= TASK DIRECTIONS =
Copy out the stretch of material below, from the line containing "Rendered at 1500 by 1125 pixels." through the line containing "text_box Length of the wings", and nothing else.

= EXTRACTED MATERIAL =
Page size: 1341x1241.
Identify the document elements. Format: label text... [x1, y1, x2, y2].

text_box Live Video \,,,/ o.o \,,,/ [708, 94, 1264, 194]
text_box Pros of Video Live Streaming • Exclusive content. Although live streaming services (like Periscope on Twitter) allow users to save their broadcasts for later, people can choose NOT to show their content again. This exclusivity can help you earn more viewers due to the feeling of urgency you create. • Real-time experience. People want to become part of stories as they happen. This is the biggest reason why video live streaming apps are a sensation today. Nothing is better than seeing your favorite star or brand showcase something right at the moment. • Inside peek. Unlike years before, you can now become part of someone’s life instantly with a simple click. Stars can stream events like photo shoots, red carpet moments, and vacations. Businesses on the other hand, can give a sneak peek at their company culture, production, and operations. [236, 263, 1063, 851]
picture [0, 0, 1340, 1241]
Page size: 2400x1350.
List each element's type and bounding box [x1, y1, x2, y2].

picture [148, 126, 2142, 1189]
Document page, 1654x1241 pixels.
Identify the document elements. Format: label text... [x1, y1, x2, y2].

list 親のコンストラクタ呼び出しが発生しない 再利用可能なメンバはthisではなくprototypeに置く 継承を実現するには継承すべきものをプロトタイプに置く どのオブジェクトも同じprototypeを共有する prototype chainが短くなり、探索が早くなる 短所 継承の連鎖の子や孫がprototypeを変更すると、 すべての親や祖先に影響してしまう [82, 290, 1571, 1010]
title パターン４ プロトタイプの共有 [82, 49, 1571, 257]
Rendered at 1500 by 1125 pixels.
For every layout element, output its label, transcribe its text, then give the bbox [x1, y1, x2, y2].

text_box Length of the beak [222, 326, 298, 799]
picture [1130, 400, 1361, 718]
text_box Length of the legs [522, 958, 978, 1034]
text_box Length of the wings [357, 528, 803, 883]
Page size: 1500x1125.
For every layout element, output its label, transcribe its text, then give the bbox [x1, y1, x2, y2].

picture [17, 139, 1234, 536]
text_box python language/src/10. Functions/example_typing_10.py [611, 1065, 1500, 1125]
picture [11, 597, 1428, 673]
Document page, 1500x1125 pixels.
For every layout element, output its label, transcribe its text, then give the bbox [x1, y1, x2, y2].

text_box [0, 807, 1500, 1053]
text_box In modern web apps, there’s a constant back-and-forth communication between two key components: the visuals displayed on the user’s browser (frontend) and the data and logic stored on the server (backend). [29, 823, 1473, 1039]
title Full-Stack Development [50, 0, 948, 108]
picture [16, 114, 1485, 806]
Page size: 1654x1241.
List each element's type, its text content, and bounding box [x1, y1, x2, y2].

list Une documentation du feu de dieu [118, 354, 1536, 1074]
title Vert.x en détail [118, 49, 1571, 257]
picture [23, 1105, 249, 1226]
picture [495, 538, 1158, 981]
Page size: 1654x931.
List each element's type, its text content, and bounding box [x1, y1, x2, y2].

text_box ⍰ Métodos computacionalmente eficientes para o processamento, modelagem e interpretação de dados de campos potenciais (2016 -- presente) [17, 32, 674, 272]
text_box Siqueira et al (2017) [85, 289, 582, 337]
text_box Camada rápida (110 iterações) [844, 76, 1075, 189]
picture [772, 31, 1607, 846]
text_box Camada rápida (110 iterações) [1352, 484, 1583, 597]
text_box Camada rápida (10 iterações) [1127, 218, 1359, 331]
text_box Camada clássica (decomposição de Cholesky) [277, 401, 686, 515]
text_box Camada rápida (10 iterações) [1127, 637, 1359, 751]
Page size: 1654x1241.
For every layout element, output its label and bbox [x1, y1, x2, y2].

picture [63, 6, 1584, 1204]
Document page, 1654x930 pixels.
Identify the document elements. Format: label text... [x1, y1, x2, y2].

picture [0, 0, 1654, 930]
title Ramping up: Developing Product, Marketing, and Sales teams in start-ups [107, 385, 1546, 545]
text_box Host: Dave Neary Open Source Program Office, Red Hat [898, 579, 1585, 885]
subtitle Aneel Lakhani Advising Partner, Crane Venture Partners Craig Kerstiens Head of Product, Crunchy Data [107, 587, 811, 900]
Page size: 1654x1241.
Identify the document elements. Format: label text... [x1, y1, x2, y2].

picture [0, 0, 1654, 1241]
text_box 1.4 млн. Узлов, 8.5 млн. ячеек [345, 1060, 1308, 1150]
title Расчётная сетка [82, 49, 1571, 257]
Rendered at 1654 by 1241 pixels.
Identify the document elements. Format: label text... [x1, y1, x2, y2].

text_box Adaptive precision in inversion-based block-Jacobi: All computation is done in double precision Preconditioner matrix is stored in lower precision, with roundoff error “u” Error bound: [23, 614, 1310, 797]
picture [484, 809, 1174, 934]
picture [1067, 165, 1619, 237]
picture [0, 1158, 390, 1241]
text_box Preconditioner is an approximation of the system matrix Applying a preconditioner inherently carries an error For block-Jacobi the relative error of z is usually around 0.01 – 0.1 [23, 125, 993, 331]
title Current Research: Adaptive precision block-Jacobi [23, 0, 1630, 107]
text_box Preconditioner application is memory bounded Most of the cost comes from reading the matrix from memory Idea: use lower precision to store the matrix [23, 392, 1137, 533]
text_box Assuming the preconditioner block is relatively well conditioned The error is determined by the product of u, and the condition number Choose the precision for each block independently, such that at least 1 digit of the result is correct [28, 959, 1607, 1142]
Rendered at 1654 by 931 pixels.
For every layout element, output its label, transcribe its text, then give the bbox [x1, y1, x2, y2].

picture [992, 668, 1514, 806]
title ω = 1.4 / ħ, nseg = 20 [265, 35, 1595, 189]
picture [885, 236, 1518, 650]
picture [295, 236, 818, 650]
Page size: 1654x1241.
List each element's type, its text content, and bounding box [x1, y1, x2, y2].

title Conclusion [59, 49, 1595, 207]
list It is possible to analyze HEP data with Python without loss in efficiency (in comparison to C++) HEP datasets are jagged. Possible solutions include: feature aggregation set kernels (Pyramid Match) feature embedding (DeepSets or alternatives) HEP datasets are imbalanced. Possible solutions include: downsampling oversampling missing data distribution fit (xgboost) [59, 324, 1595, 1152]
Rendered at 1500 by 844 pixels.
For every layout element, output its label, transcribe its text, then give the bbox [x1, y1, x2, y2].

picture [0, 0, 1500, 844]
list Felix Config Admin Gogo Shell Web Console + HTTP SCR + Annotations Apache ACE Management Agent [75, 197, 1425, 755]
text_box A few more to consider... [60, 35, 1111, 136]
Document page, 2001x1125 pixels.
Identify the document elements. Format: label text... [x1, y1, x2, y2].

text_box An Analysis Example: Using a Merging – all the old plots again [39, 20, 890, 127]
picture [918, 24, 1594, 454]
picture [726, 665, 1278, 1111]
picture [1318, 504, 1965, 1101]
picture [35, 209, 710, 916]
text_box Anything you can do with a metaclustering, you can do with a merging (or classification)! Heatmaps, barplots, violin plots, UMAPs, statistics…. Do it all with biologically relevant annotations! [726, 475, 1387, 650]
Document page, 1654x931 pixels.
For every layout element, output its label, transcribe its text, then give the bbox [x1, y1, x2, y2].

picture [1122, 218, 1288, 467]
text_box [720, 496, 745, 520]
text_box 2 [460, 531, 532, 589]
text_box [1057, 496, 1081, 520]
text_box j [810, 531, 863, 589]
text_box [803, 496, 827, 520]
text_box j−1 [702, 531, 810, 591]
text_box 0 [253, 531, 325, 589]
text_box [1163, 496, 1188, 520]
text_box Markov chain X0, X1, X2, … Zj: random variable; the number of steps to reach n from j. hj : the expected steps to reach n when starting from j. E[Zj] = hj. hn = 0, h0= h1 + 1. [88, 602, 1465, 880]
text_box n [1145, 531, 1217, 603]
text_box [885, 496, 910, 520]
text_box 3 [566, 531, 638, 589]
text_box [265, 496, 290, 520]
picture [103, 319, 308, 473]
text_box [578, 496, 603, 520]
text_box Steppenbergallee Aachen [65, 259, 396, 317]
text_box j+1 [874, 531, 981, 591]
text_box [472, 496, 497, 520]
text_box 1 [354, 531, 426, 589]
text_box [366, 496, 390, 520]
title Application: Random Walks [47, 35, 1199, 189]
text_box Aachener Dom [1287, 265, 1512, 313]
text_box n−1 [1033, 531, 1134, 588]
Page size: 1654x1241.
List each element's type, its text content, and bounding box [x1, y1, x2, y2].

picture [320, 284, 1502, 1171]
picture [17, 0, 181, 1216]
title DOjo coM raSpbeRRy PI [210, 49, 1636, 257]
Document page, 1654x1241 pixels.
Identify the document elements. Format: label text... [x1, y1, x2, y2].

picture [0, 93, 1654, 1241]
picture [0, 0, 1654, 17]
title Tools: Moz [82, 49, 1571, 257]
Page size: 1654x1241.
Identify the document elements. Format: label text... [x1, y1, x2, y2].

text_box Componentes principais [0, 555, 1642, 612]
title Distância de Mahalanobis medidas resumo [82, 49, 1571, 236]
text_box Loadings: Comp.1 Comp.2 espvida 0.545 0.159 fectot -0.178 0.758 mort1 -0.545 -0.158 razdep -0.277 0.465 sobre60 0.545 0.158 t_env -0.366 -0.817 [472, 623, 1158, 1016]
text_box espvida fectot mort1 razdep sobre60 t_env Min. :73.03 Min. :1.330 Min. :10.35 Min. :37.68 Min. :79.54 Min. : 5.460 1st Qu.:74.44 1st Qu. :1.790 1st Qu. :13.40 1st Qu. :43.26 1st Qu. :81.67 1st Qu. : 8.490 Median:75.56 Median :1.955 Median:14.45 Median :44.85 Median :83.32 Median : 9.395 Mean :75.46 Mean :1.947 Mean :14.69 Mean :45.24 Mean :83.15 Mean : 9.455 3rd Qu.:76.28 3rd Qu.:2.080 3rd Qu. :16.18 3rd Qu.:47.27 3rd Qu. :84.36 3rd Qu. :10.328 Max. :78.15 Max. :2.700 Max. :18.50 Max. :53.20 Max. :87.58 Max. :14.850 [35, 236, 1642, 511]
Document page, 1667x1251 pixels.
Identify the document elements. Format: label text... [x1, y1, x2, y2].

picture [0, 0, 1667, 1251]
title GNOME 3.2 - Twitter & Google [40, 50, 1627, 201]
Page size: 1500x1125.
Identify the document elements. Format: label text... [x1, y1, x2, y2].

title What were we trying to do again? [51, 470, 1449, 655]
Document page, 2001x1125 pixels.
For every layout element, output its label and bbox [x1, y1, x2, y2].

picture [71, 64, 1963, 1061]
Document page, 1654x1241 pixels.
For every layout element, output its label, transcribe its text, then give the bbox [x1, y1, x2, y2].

= THE REPLY =
Rendered at 1500 by 1125 pixels.
For every layout element, output its label, transcribe its text, then give the bbox [x1, y1, x2, y2].

text_box Length of the beak [222, 326, 298, 799]
picture [1130, 400, 1361, 718]
text_box Length of the legs [522, 958, 978, 1034]
text_box Length of the wings [357, 528, 803, 883]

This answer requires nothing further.